PRÉSENTATION DE L'EXERCICE
Citez intégralement l'article sur la police argentine, sans rien y modifier.

TEXTE DU DOCUMENT
══════════
ARGENTINE - Efficacité de la police ou « gâchette facile » ?

Luciana Bertoia

lundi 30 avril 2018, mis en ligne par Dial

Après l’article de janvier 2017 sur le rapprochement militaire avec les États-Unis [1], ce texte de Luciana Bertoia paru dans Nueva Sociedad (février 2018) documente un autre aspect du « changement d’époque » que veut constituer le gouvernement de Mauricio Macri, au pouvoir depuis le 10 décembre 2015.


Le gouvernement argentin a soutenu les actes d’un policier qui a tué un voleur de 18 ans. Mais le policier lui avait tiré dans le dos en se dispensant du protocole de sommation. Tandis que les organismes de droits humains demandent la condamnation du policier, le gouvernement fait pression sur la justice pour que ce soit l’inverse qui se passe. Les histoires du policier et du jeune assassiné présentent de nombreuses similarités.
══════════
(Enregistrements d'un jeu de données)
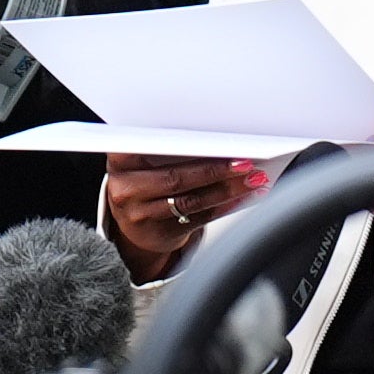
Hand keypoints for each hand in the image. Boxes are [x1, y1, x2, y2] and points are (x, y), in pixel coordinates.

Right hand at [105, 154, 258, 282]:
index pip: (152, 148)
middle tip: (245, 163)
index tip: (217, 139)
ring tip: (252, 179)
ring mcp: (141, 215)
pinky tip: (242, 197)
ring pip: (190, 201)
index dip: (186, 145)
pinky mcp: (160, 234)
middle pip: (176, 178)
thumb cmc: (145, 181)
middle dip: (215, 170)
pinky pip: (198, 219)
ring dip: (226, 190)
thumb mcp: (142, 161)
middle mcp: (125, 189)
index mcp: (121, 160)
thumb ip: (166, 148)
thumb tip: (216, 139)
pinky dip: (223, 207)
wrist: (133, 223)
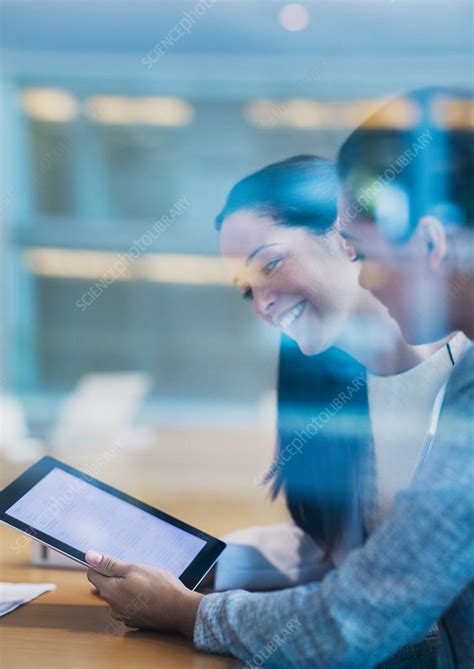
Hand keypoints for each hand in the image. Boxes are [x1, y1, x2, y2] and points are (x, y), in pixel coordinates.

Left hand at [85, 550, 203, 638]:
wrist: (180, 610)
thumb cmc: (159, 587)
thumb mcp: (134, 569)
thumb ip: (110, 564)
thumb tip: (89, 556)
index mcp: (110, 591)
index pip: (93, 574)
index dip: (101, 564)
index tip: (114, 559)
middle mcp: (112, 607)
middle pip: (107, 586)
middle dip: (117, 576)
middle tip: (135, 569)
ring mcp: (124, 616)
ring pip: (119, 596)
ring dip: (127, 588)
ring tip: (146, 581)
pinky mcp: (135, 621)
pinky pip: (129, 606)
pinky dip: (136, 599)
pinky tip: (149, 594)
══════════
ESPACE DE RÉPONSE
ARGENTINE - Efficacité de la police ou « gâchette facile » ?

Luciana Bertoia

lundi 30 avril 2018, mis en ligne par Dial

Après l’article de janvier 2017 sur le rapprochement militaire avec les États-Unis [1], ce texte de Luciana Bertoia paru dans Nueva Sociedad (février 2018) documente un autre aspect du « changement d’époque » que veut constituer le gouvernement de Mauricio Macri, au pouvoir depuis le 10 décembre 2015.


Le gouvernement argentin a soutenu les actes d’un policier qui a tué un voleur de 18 ans. Mais le policier lui avait tiré dans le dos en se dispensant du protocole de sommation. Tandis que les organismes de droits humains demandent la condamnation du policier, le gouvernement fait pression sur la justice pour que ce soit l’inverse qui se passe. Les histoires du policier et du jeune assassiné présentent de nombreuses similarités.